When Carrick arrived on Teesside in October 2022, he revitalized a club flirting with relegation and did so by delivering exciting, winning, possession-based football.

After losing their first game against Preston, Boro won 16 of their next 22 league games. Carrick used a number of different formations, including three at the back, and scored three or more goals in 11 appearances.

They were three points adrift of automatic promotion when they beat Preston in the return match at Riverside on 18 March. Striker Chuba Akpom was on track to score 29 goals in the season and a return to the Premier League after a six-year absence was on the cards.

However, Boro’s form abandoned them at the wrong moment. They won two of their last eight games, missing out on automatic promotion by 16 points and losing to Coventry in a harrowing play-off semi-final that yielded one goal in two games.

Despite two more seasons in charge, Carrick’s situation at Boro was never better.

The former never recovered from a poor start, picking up two points from their first seven matches. The latter lacked consistency and five consecutive defeats from January to February ensured that a late run to the play-offs would not happen.

On the plus side, there was a run to the EFL Cup semi-final in 23-24, where Boro eventually lost to Chelsea.

Carrick could also point to the sale of Akpom to Ajax in the summer of 2023, the failure of five key loan players to return and the £15m exit of Morgan Rogers to Aston Villa in February 2024 as a mitigation for failing to reach the same levels as Boro profit from the work they do to develop players.

Fans didn’t quite see the situation in the same light.

In the end they felt he was too committed to a 4-2-3-1 formation which they did not believe worked. ‘No Plan B’ was a familiar criticism.

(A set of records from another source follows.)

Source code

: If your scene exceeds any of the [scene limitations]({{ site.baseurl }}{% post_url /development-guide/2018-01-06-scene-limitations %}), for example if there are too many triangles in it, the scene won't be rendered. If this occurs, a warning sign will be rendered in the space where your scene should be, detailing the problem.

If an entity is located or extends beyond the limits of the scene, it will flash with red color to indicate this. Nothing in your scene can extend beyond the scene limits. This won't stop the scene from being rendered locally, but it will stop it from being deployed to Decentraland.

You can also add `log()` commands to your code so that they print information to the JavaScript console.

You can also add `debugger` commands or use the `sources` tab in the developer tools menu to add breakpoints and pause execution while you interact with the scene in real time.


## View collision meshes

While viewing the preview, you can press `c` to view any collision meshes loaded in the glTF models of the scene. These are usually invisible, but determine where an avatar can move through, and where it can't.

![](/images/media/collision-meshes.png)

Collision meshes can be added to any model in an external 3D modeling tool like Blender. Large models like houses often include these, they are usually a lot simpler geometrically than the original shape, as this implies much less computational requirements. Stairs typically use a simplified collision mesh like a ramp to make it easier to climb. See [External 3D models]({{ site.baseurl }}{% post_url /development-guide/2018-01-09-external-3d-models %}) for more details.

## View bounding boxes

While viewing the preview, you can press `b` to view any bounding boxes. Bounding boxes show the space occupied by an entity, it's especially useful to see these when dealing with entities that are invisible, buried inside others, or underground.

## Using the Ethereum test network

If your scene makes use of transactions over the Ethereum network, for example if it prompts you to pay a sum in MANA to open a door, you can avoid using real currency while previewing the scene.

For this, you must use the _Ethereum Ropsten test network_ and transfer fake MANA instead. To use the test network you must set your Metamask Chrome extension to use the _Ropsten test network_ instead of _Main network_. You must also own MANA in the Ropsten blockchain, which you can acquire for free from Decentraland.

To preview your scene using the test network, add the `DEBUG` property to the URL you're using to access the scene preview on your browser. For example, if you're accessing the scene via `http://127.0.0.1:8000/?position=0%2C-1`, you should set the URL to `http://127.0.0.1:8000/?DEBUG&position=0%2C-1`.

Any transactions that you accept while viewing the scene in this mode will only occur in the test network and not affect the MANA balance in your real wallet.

Carrick: ‘I won’t change the way of playing, that’s what I know and believe. ‘We cannot be good coaches if we suddenly turn to a completely different path’ has echoes of Ruben Amorim.

But it is clear that Carrick can see the benefit of tactical changes.

Summing up United’s victory over Brighton on Match of the Day 2 in October, Carrick explained that his former club had achieved their success by condensing the midfield pairing Casemiro and Bruno Fernandes were asked to fill, with strikers dropping and Luke Shaw stepping up.

“Ultimately it’s a numbers game and a space game,” Carrick explained.

“You can see something is being built with the connections.”